Assigned task:
In your reply, restate all of the records below word for word.

(Saved entries)
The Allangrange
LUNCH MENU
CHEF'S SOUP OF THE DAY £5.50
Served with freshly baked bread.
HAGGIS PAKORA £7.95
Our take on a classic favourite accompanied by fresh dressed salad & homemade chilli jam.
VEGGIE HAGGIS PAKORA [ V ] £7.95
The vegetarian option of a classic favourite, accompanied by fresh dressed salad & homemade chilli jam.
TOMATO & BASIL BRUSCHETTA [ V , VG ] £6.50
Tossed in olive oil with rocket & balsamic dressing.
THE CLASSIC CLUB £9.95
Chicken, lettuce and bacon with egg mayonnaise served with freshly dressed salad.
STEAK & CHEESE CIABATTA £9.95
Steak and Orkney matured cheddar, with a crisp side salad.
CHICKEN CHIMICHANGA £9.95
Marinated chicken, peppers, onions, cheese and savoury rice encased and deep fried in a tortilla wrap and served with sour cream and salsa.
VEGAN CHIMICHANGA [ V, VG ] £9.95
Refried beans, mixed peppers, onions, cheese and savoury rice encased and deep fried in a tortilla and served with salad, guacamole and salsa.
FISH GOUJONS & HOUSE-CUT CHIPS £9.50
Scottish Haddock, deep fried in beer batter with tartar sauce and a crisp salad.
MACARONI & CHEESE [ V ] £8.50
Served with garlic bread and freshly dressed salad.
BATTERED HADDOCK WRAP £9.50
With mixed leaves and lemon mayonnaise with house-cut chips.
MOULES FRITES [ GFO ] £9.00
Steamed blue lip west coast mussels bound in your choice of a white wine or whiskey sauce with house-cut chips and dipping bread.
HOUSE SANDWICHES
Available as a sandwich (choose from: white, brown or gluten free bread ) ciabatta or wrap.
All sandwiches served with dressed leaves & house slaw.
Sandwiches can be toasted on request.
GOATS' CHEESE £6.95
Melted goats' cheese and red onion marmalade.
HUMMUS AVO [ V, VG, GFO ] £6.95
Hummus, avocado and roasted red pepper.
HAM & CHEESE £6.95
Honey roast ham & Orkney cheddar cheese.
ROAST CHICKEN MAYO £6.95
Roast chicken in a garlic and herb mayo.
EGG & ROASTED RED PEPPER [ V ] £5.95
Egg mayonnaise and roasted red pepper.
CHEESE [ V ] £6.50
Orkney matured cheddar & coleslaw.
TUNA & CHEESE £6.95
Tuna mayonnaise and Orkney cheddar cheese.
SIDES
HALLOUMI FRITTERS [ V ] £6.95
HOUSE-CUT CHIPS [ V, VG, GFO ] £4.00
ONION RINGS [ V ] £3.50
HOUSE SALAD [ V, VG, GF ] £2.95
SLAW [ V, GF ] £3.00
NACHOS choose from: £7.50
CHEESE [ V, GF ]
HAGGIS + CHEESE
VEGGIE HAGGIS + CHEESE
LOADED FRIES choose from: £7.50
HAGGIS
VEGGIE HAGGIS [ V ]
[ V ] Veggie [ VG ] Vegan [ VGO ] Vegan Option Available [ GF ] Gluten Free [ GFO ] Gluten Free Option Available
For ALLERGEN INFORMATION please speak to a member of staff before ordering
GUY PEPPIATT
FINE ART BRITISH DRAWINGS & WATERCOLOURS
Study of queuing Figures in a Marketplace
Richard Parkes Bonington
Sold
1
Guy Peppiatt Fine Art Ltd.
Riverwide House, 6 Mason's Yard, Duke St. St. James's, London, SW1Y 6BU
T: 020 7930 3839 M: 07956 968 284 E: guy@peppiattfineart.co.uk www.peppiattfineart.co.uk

Task output:
The Allangrange
LUNCH MENU
CHEF'S SOUP OF THE DAY £5.50
Served with freshly baked bread.
HAGGIS PAKORA £7.95
Our take on a classic favourite accompanied by fresh dressed salad & homemade chilli jam.
VEGGIE HAGGIS PAKORA [ V ] £7.95
The vegetarian option of a classic favourite, accompanied by fresh dressed salad & homemade chilli jam.
TOMATO & BASIL BRUSCHETTA [ V , VG ] £6.50
Tossed in olive oil with rocket & balsamic dressing.
THE CLASSIC CLUB £9.95
Chicken, lettuce and bacon with egg mayonnaise served with freshly dressed salad.
STEAK & CHEESE CIABATTA £9.95
Steak and Orkney matured cheddar, with a crisp side salad.
CHICKEN CHIMICHANGA £9.95
Marinated chicken, peppers, onions, cheese and savoury rice encased and deep fried in a tortilla wrap and served with sour cream and salsa.
VEGAN CHIMICHANGA [ V, VG ] £9.95
Refried beans, mixed peppers, onions, cheese and savoury rice encased and deep fried in a tortilla and served with salad, guacamole and salsa.
FISH GOUJONS & HOUSE-CUT CHIPS £9.50
Scottish Haddock, deep fried in beer batter with tartar sauce and a crisp salad.
MACARONI & CHEESE [ V ] £8.50
Served with garlic bread and freshly dressed salad.
BATTERED HADDOCK WRAP £9.50
With mixed leaves and lemon mayonnaise with house-cut chips.
MOULES FRITES [ GFO ] £9.00
Steamed blue lip west coast mussels bound in your choice of a white wine or whiskey sauce with house-cut chips and dipping bread.
HOUSE SANDWICHES
Available as a sandwich (choose from: white, brown or gluten free bread ) ciabatta or wrap.
All sandwiches served with dressed leaves & house slaw.
Sandwiches can be toasted on request.
GOATS' CHEESE £6.95
Melted goats' cheese and red onion marmalade.
HUMMUS AVO [ V, VG, GFO ] £6.95
Hummus, avocado and roasted red pepper.
HAM & CHEESE £6.95
Honey roast ham & Orkney cheddar cheese.
ROAST CHICKEN MAYO £6.95
Roast chicken in a garlic and herb mayo.
EGG & ROASTED RED PEPPER [ V ] £5.95
Egg mayonnaise and roasted red pepper.
CHEESE [ V ] £6.50
Orkney matured cheddar & coleslaw.
TUNA & CHEESE £6.95
Tuna mayonnaise and Orkney cheddar cheese.
SIDES
HALLOUMI FRITTERS [ V ] £6.95
HOUSE-CUT CHIPS [ V, VG, GFO ] £4.00
ONION RINGS [ V ] £3.50
HOUSE SALAD [ V, VG, GF ] £2.95
SLAW [ V, GF ] £3.00
NACHOS choose from: £7.50
CHEESE [ V, GF ]
HAGGIS + CHEESE
VEGGIE HAGGIS + CHEESE
LOADED FRIES choose from: £7.50
HAGGIS
VEGGIE HAGGIS [ V ]
[ V ] Veggie [ VG ] Vegan [ VGO ] Vegan Option Available [ GF ] Gluten Free [ GFO ] Gluten Free Option Available
For ALLERGEN INFORMATION please speak to a member of staff before ordering
GUY PEPPIATT
FINE ART BRITISH DRAWINGS & WATERCOLOURS
Study of queuing Figures in a Marketplace
Richard Parkes Bonington
Sold
1
Guy Peppiatt Fine Art Ltd.
Riverwide House, 6 Mason's Yard, Duke St. St. James's, London, SW1Y 6BU
T: 020 7930 3839 M: 07956 968 284 E: guy@peppiattfineart.co.uk www.peppiattfineart.co.uk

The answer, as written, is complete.